A security flaw was found in the way Clutter, an open source software library for creating rich graphical user interfaces, used to manage translation of hierarchy events in certain circumstances (when underlying device disappeared, causing XIQueryDevice query to throw an error). Physically proximate attackers could use this flaw for example to obtain unauthorized access to gnome-shell session right after system resume (due to gnome-shell crash). Upstream bug: [1] https://bugzilla.gnome.org/show_bug.cgi?id=701974 References: [2] http://www.openwall.com/lists/oss-security/2013/06/18/7 [3] http://www.openwall.com/lists/oss-security/2013/06/19/1 Relevant upstream patch: [4] https://git.gnome.org/browse/clutter/commit/?h=clutter-1.14&id=e310c68d7b38d521e341f4e8a36f54303079d74e (against clutter v1.14) [5] https://git.gnome.org/browse/clutter/commit/?h=clutter-1.16&id=d343cc6289583a7b0d929b82b740499ed588b1ab (against clutter v1.16)
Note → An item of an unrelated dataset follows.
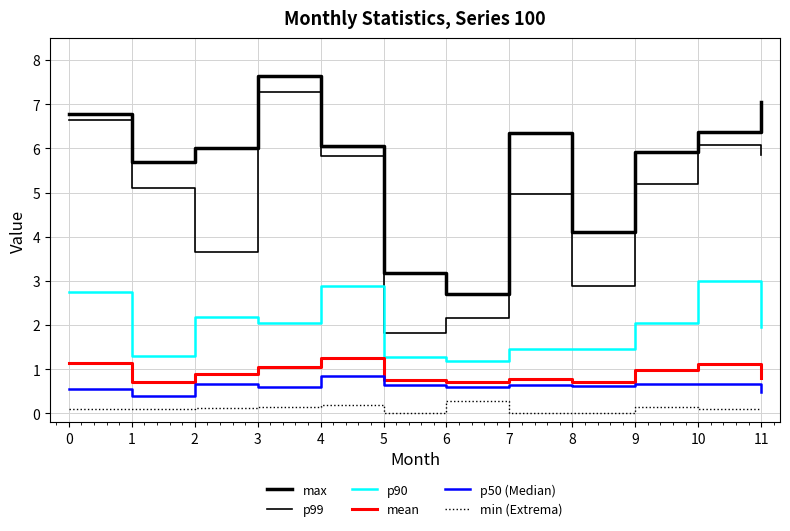

Does the chart have visible grid lines?

Yes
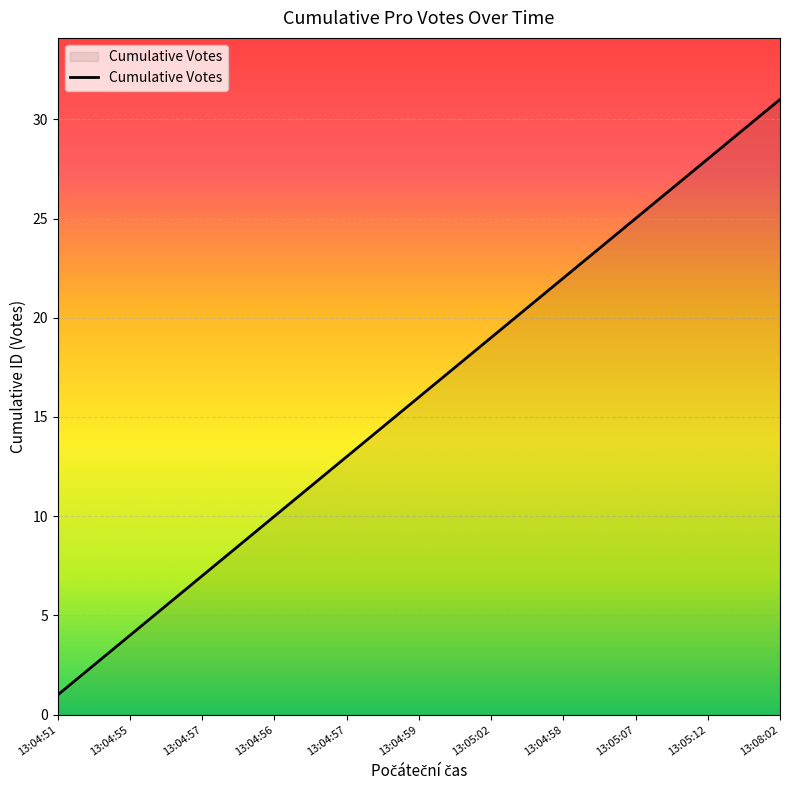

What is the greatest value displayed?

31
This issue did NOT affect the version of the clutter package, as shipped with Red Hat Enterprise Linux 6. -- This issue affects the versions of the clutter package, as shipped with Fedora release of 17 and 18. Please schedule an update.
Created clutter tracking bugs for this issue: Affects: fedora-all [bug 980116]
Statement: Not vulnerable. This issue did not affect the version of clutter as shipped with Red Hat Enterprise Linux 6 as it did not include the upstream commit 1b1e77b46989ba97bfff8abdfa61df0f514a7eae that introduced this issue.